• **PROBLEM DESCRIPTION**
Reproduce the entries in full, with no changes.

────────

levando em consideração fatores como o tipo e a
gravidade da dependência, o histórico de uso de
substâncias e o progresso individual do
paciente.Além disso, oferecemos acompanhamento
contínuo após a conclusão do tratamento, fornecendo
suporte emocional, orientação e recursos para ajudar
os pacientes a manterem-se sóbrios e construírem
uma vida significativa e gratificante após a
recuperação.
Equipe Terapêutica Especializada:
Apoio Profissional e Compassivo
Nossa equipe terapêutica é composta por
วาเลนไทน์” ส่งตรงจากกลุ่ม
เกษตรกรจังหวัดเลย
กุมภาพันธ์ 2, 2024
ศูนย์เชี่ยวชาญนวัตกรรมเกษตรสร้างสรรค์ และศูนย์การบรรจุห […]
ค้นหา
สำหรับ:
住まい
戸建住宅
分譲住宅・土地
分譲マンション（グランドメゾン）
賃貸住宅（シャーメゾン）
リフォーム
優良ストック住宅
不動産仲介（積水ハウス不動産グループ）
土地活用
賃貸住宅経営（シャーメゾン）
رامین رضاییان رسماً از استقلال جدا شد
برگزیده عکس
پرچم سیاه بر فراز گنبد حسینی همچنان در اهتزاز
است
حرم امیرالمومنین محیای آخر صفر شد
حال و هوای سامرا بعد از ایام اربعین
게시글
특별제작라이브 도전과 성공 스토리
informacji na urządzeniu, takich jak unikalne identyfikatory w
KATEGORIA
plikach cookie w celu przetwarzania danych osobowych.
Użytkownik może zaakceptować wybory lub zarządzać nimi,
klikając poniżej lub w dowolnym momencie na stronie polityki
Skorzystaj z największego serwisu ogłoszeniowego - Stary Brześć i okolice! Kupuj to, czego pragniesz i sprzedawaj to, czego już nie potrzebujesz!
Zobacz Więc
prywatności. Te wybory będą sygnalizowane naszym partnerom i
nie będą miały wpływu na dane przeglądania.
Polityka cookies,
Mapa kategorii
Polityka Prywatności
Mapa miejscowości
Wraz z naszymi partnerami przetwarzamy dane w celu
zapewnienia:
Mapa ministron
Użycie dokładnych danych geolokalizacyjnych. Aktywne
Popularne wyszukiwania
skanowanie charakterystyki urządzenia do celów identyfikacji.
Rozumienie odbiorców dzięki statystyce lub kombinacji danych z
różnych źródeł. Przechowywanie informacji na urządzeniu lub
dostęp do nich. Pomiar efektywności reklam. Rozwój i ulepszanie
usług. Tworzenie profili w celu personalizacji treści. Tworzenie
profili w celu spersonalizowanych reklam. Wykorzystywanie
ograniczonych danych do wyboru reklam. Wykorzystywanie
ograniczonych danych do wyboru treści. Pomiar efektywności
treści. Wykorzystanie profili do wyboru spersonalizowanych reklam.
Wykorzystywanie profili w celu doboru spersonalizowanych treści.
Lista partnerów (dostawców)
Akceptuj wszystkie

────────

• **EXPECTED OUTPUT**
levando em consideração fatores como o tipo e a
gravidade da dependência, o histórico de uso de
substâncias e o progresso individual do
paciente.Além disso, oferecemos acompanhamento
contínuo após a conclusão do tratamento, fornecendo
suporte emocional, orientação e recursos para ajudar
os pacientes a manterem-se sóbrios e construírem
uma vida significativa e gratificante após a
recuperação.
Equipe Terapêutica Especializada:
Apoio Profissional e Compassivo
Nossa equipe terapêutica é composta por
วาเลนไทน์” ส่งตรงจากกลุ่ม
เกษตรกรจังหวัดเลย
กุมภาพันธ์ 2, 2024
ศูนย์เชี่ยวชาญนวัตกรรมเกษตรสร้างสรรค์ และศูนย์การบรรจุห […]
ค้นหา
สำหรับ:
住まい
戸建住宅
分譲住宅・土地
分譲マンション（グランドメゾン）
賃貸住宅（シャーメゾン）
リフォーム
優良ストック住宅
不動産仲介（積水ハウス不動産グループ）
土地活用
賃貸住宅経営（シャーメゾン）
رامین رضاییان رسماً از استقلال جدا شد
برگزیده عکس
پرچم سیاه بر فراز گنبد حسینی همچنان در اهتزاز
است
حرم امیرالمومنین محیای آخر صفر شد
حال و هوای سامرا بعد از ایام اربعین
게시글
특별제작라이브 도전과 성공 스토리
informacji na urządzeniu, takich jak unikalne identyfikatory w
KATEGORIA
plikach cookie w celu przetwarzania danych osobowych.
Użytkownik może zaakceptować wybory lub zarządzać nimi,
klikając poniżej lub w dowolnym momencie na stronie polityki
Skorzystaj z największego serwisu ogłoszeniowego - Stary Brześć i okolice! Kupuj to, czego pragniesz i sprzedawaj to, czego już nie potrzebujesz!
Zobacz Więc
prywatności. Te wybory będą sygnalizowane naszym partnerom i
nie będą miały wpływu na dane przeglądania.
Polityka cookies,
Mapa kategorii
Polityka Prywatności
Mapa miejscowości
Wraz z naszymi partnerami przetwarzamy dane w celu
zapewnienia:
Mapa ministron
Użycie dokładnych danych geolokalizacyjnych. Aktywne
Popularne wyszukiwania
skanowanie charakterystyki urządzenia do celów identyfikacji.
Rozumienie odbiorców dzięki statystyce lub kombinacji danych z
różnych źródeł. Przechowywanie informacji na urządzeniu lub
dostęp do nich. Pomiar efektywności reklam. Rozwój i ulepszanie
usług. Tworzenie profili w celu personalizacji treści. Tworzenie
profili w celu spersonalizowanych reklam. Wykorzystywanie
ograniczonych danych do wyboru reklam. Wykorzystywanie
ograniczonych danych do wyboru treści. Pomiar efektywności
treści. Wykorzystanie profili do wyboru spersonalizowanych reklam.
Wykorzystywanie profili w celu doboru spersonalizowanych treści.
Lista partnerów (dostawców)
Akceptuj wszystkie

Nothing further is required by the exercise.